|By Peter Maass
The mosque was on death row. An execution date had not been pronounced, of course, but the Ferhad Pasha mosque was living on borrowed time when I walked through its front gate in the summer of 1992. Nationalist Serbs controlled Banja Luka and were well on their way to destroying all symbols of Muslim culture, and none was so historic or important as Ferhad Pasha, built in 1583 during the Ottoman Empire.
A few months later, on May 7, 1993, people who lived near the mosque were woken from their sleep by an explosion that made the earth tremble under their homes. Antitank mines were detonated under the ancient building’s foundations, turning it to rubble, which was carted away to a secret dump. All that was left behind was a blackened patch of ground. The “ethnic cleansers” hoped that destroying the spiritual heart of their community would ensure Muslims would leave their homes and never return. Across Bosnia this was done, as one mosque after another was turned to pebbles and dust. With each explosion, a war crime was committed.

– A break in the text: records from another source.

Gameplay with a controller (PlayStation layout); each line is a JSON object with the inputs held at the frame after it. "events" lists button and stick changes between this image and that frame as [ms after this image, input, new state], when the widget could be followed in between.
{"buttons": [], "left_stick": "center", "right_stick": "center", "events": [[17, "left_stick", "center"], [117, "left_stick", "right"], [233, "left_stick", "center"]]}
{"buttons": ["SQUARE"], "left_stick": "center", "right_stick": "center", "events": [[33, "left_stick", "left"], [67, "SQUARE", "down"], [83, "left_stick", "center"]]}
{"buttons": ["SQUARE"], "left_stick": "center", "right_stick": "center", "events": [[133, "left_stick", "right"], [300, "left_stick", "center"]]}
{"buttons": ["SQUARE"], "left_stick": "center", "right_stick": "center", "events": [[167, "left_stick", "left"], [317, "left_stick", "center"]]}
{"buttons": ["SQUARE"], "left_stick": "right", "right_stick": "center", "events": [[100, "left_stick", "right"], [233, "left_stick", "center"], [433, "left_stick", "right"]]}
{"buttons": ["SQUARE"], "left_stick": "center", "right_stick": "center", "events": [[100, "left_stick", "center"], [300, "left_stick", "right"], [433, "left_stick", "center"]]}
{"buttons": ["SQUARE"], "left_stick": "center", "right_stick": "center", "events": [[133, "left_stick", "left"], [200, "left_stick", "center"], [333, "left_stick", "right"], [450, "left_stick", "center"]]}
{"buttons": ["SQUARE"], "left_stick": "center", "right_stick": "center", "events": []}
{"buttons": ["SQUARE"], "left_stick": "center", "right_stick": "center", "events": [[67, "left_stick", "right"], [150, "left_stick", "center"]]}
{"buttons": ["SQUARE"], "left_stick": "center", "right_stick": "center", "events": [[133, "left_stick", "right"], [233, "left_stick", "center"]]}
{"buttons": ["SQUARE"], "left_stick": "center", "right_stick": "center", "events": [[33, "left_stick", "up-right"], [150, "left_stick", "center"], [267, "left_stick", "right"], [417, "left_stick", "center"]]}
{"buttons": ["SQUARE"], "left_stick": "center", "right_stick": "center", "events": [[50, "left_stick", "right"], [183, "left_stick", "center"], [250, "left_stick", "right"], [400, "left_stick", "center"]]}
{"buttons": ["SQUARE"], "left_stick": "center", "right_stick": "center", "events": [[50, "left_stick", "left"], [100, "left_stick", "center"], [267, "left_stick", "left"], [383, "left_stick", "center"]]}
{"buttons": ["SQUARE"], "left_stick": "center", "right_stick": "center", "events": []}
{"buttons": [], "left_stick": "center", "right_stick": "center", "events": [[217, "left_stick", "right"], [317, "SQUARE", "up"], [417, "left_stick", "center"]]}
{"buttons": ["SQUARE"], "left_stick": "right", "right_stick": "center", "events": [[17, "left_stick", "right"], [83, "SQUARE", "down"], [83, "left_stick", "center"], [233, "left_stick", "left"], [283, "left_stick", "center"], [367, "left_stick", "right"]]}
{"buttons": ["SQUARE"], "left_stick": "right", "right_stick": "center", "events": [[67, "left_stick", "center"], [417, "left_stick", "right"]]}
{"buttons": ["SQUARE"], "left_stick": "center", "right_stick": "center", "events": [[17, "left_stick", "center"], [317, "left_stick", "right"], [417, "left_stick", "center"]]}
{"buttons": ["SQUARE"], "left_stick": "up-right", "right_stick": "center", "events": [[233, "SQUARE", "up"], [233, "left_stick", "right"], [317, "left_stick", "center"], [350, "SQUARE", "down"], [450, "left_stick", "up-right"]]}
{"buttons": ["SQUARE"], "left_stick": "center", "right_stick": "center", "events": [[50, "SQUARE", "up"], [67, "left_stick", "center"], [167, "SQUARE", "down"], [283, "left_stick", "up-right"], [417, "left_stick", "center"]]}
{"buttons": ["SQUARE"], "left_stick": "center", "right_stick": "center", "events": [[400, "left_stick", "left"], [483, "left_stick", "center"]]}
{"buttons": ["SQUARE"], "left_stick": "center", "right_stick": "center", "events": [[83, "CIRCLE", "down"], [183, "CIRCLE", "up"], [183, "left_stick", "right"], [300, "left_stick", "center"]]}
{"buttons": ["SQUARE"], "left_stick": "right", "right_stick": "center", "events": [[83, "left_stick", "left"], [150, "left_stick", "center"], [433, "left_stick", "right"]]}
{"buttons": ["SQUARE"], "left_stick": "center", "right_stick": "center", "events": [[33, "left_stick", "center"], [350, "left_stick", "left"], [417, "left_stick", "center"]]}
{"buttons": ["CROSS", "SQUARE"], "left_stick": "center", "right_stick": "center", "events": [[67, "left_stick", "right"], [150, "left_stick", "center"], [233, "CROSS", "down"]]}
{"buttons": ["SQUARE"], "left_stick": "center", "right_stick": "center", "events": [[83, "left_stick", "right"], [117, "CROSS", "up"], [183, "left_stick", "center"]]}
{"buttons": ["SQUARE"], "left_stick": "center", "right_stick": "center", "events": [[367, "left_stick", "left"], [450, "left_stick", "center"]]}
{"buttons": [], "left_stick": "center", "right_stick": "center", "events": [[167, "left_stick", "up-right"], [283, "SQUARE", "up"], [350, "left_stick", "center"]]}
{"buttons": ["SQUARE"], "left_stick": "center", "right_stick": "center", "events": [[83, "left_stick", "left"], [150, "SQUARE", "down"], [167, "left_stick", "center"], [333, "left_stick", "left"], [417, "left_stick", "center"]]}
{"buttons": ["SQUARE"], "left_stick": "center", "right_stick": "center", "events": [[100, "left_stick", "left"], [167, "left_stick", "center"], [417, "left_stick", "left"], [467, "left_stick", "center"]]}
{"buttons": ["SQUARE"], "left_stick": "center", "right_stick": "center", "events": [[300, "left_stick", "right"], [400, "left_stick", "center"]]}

International guidelines protecting cultural property against damage and theft date back to the American Civil War. The carnage of that war led to the 1863 Lieber Code, which gave protected status to libraries, scientific collections, and art works. The code applied only to American troops but influenced a series of international accords leading to the 1954 Convention for the Protection of Cultural Property. The convention’s definition of cultural property is broad, including significant architectural monuments, art works, books or manuscripts of artistic or historical significance, museums, large libraries, archives, archaeological sites, and historic buildings. The convention was strengthened by the Additional Protocols of 1977, of which Article 53 prohibits “any acts of hostility directed against the historic monuments, works of art or places of worship which constitute the cultural or spiritual heritage of peoples.” It’s important to note that the protocols established protections against the destruction of other types of civilian property not linked to military actions or uses.
Article 53 also prohibits the use of cultural property “in support of the military effort”—for example, using a national historical building as a command center. In such cases, destruction or damage of cultural property is not necessarily a war crime. The 1954 convention states that the obligation to not harm cultural property “may be waived only in cases where military necessity imperatively requires such a waiver.” The phrase “military necessity” is not defined in the convention, though it would likely apply, for example, to a church damaged during a bombing raid on an adjacent weapons factory, or a museum destroyed because it was being used as an arms depot.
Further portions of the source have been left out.